## Problem statement
Make an exact copy of the records, dropping all pictures.

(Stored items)
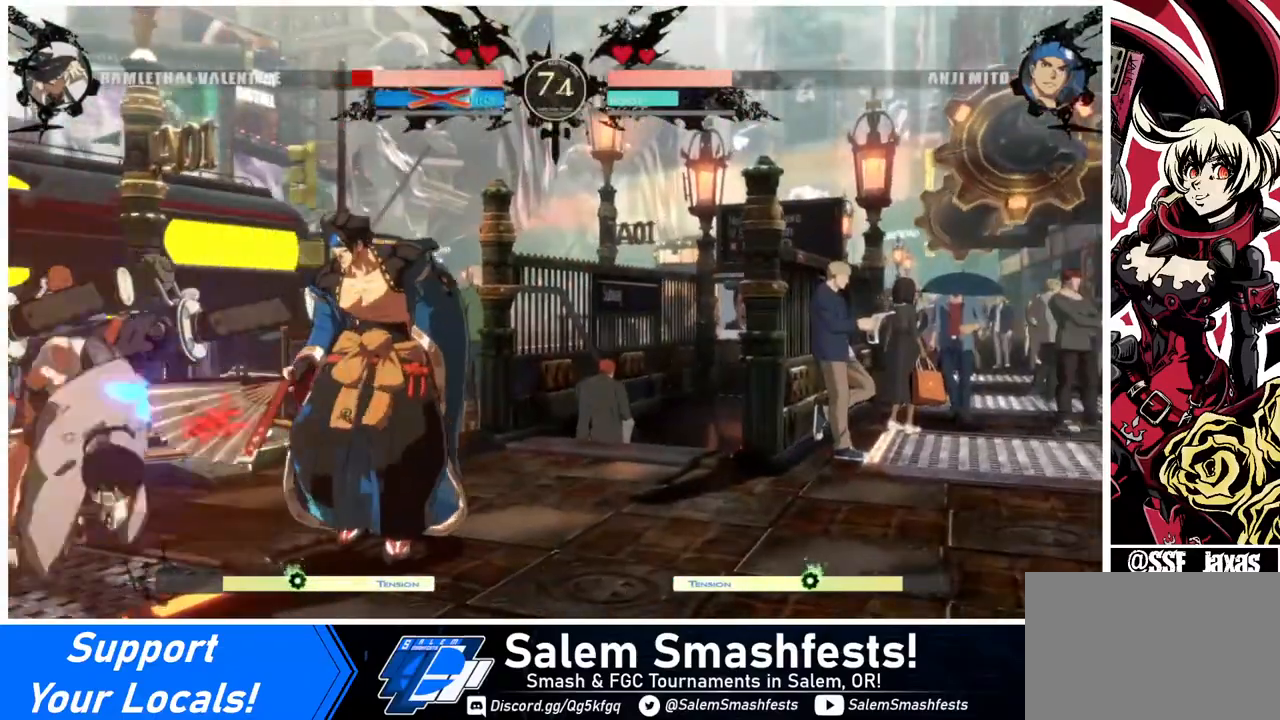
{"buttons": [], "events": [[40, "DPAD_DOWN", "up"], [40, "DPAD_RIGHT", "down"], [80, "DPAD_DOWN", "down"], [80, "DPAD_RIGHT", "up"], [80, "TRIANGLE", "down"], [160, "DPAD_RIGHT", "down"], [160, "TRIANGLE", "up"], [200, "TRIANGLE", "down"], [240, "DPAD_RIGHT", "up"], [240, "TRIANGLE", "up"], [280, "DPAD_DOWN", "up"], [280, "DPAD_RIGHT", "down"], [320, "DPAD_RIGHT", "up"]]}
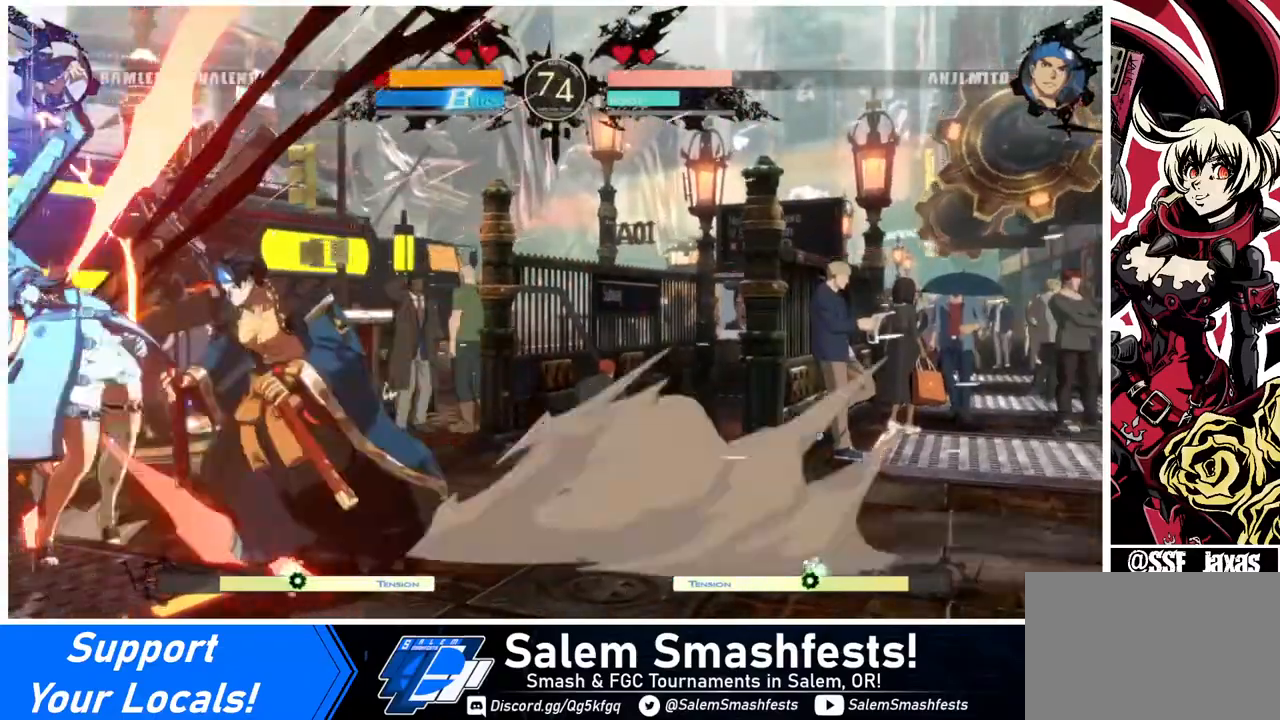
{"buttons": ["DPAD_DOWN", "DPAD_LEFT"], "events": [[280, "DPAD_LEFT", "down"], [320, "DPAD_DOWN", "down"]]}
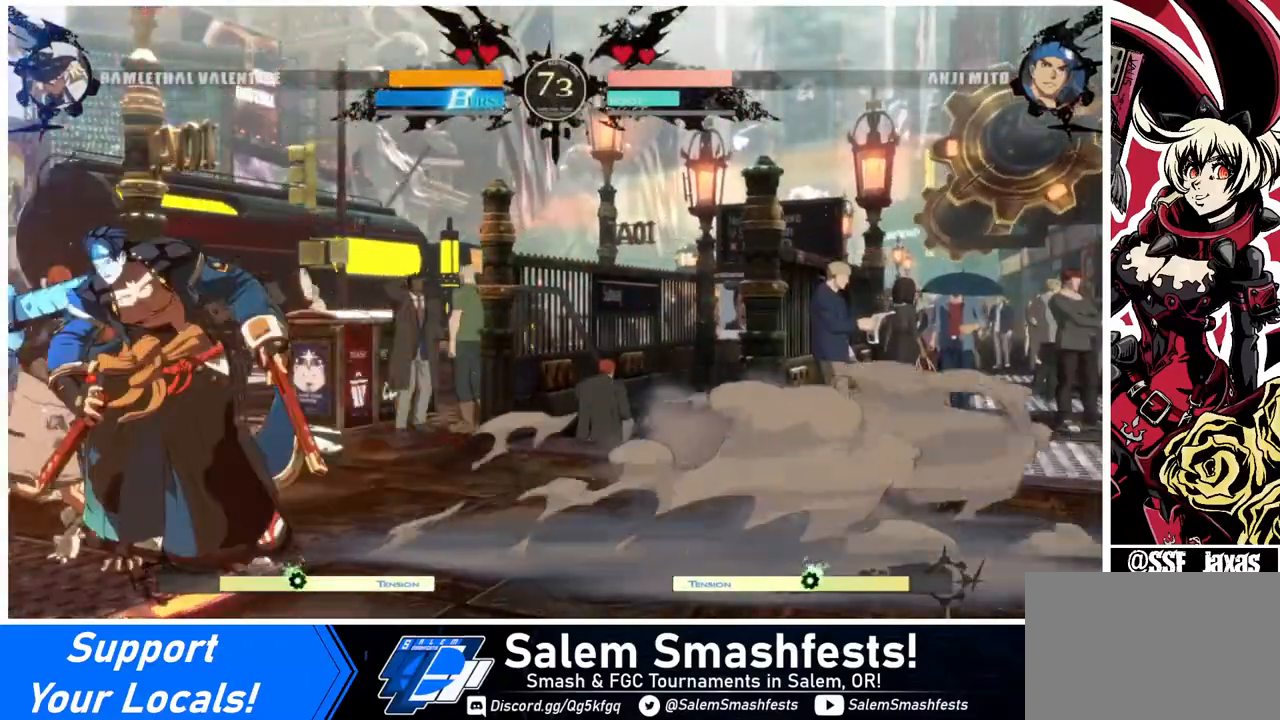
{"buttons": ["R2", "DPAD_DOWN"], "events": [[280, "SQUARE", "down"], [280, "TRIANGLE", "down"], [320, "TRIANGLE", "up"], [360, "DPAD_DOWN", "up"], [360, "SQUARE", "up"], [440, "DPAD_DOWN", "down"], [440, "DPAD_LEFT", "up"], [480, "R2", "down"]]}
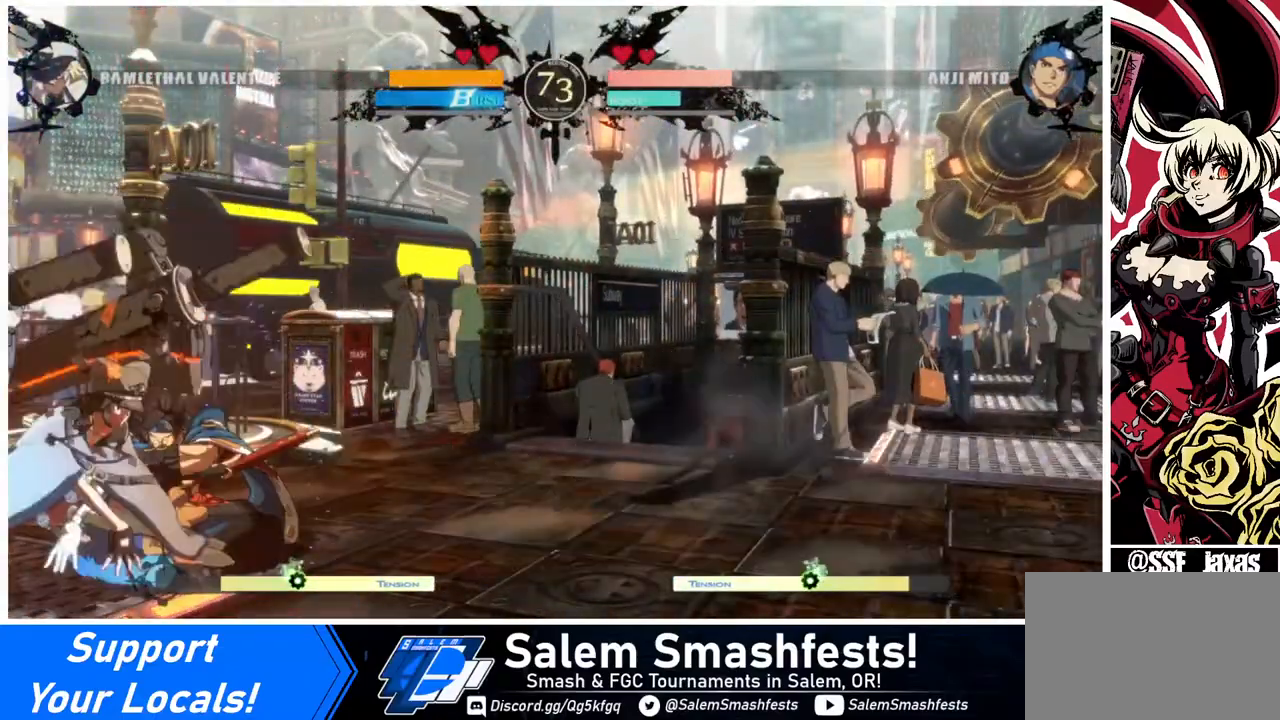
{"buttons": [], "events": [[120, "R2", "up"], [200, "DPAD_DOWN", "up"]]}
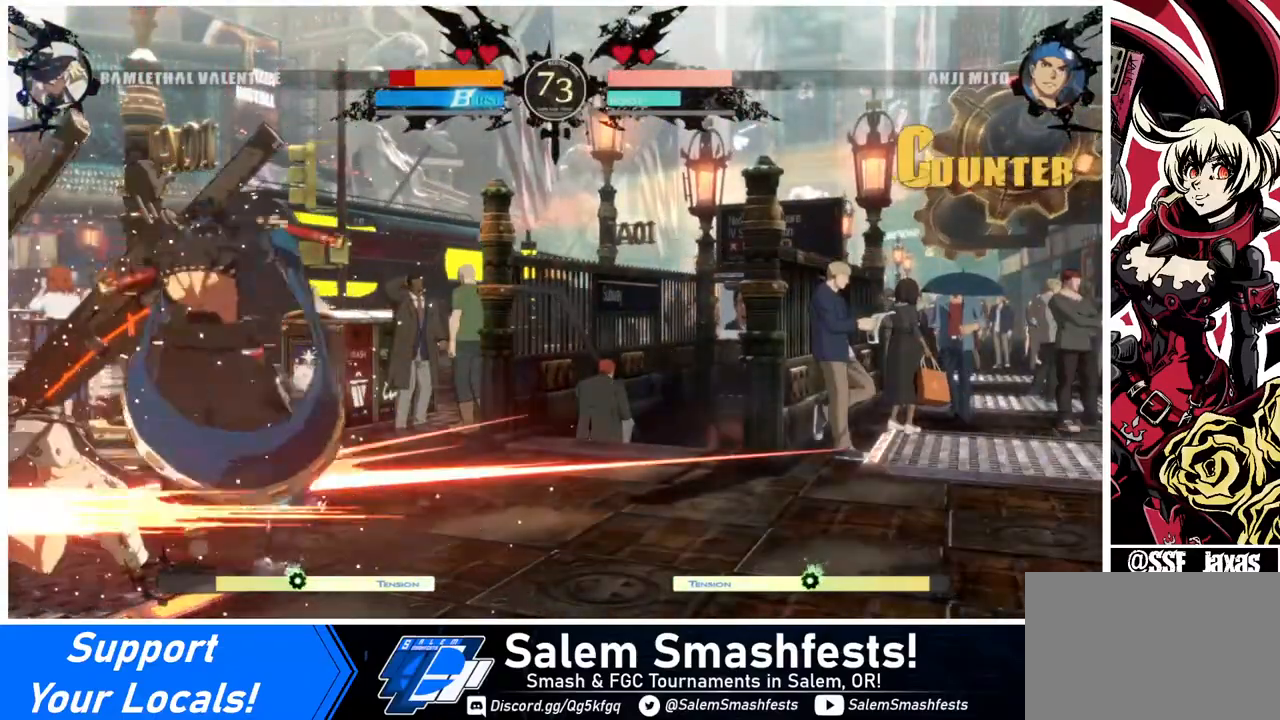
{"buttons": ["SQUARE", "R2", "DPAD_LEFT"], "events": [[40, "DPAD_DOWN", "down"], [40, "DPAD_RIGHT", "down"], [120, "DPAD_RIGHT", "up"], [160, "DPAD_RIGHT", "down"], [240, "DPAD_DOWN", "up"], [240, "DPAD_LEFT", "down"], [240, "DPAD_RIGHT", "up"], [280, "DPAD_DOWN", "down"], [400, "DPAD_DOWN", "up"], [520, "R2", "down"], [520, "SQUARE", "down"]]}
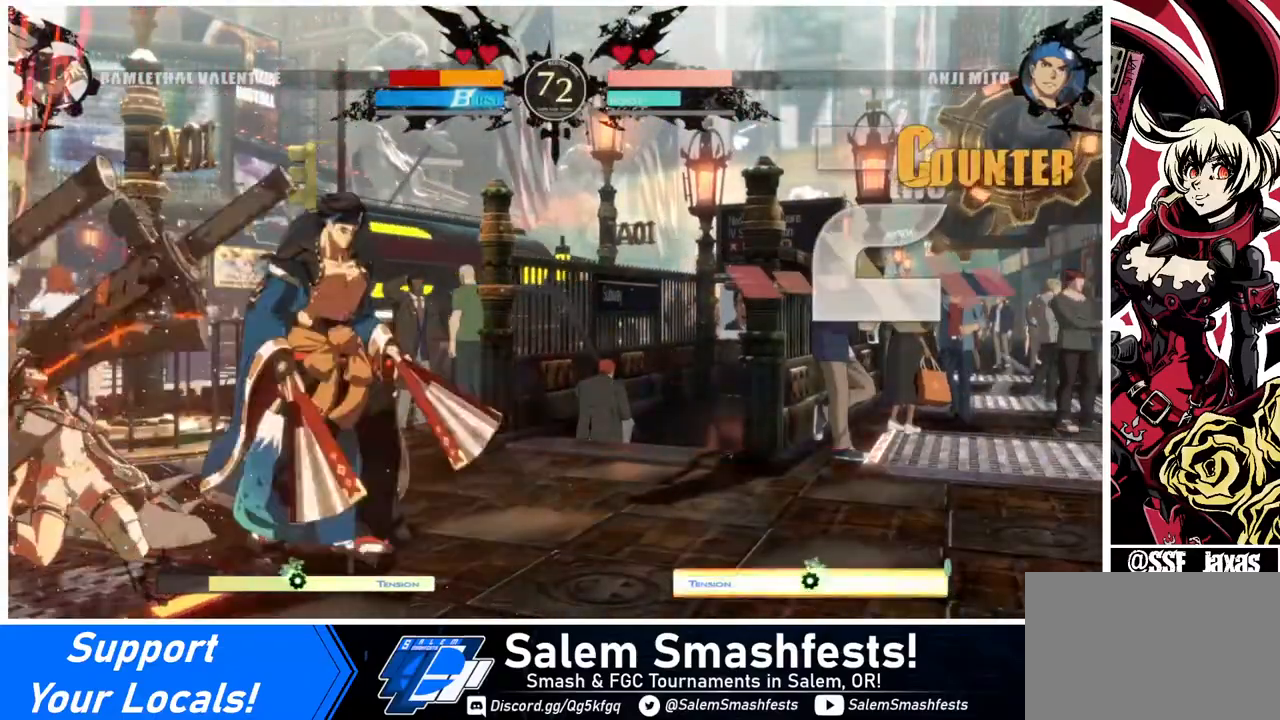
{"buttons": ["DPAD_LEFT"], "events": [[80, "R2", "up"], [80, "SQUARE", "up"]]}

## Result of this task
{"buttons": [], "events": [[40, "DPAD_DOWN", "up"], [40, "DPAD_RIGHT", "down"], [80, "DPAD_DOWN", "down"], [80, "DPAD_RIGHT", "up"], [80, "TRIANGLE", "down"], [160, "DPAD_RIGHT", "down"], [160, "TRIANGLE", "up"], [200, "TRIANGLE", "down"], [240, "DPAD_RIGHT", "up"], [240, "TRIANGLE", "up"], [280, "DPAD_DOWN", "up"], [280, "DPAD_RIGHT", "down"], [320, "DPAD_RIGHT", "up"]]}
{"buttons": ["DPAD_DOWN", "DPAD_LEFT"], "events": [[280, "DPAD_LEFT", "down"], [320, "DPAD_DOWN", "down"]]}
{"buttons": ["R2", "DPAD_DOWN"], "events": [[280, "SQUARE", "down"], [280, "TRIANGLE", "down"], [320, "TRIANGLE", "up"], [360, "DPAD_DOWN", "up"], [360, "SQUARE", "up"], [440, "DPAD_DOWN", "down"], [440, "DPAD_LEFT", "up"], [480, "R2", "down"]]}
{"buttons": [], "events": [[120, "R2", "up"], [200, "DPAD_DOWN", "up"]]}
{"buttons": ["SQUARE", "R2", "DPAD_LEFT"], "events": [[40, "DPAD_DOWN", "down"], [40, "DPAD_RIGHT", "down"], [120, "DPAD_RIGHT", "up"], [160, "DPAD_RIGHT", "down"], [240, "DPAD_DOWN", "up"], [240, "DPAD_LEFT", "down"], [240, "DPAD_RIGHT", "up"], [280, "DPAD_DOWN", "down"], [400, "DPAD_DOWN", "up"], [520, "R2", "down"], [520, "SQUARE", "down"]]}
{"buttons": ["DPAD_LEFT"], "events": [[80, "R2", "up"], [80, "SQUARE", "up"]]}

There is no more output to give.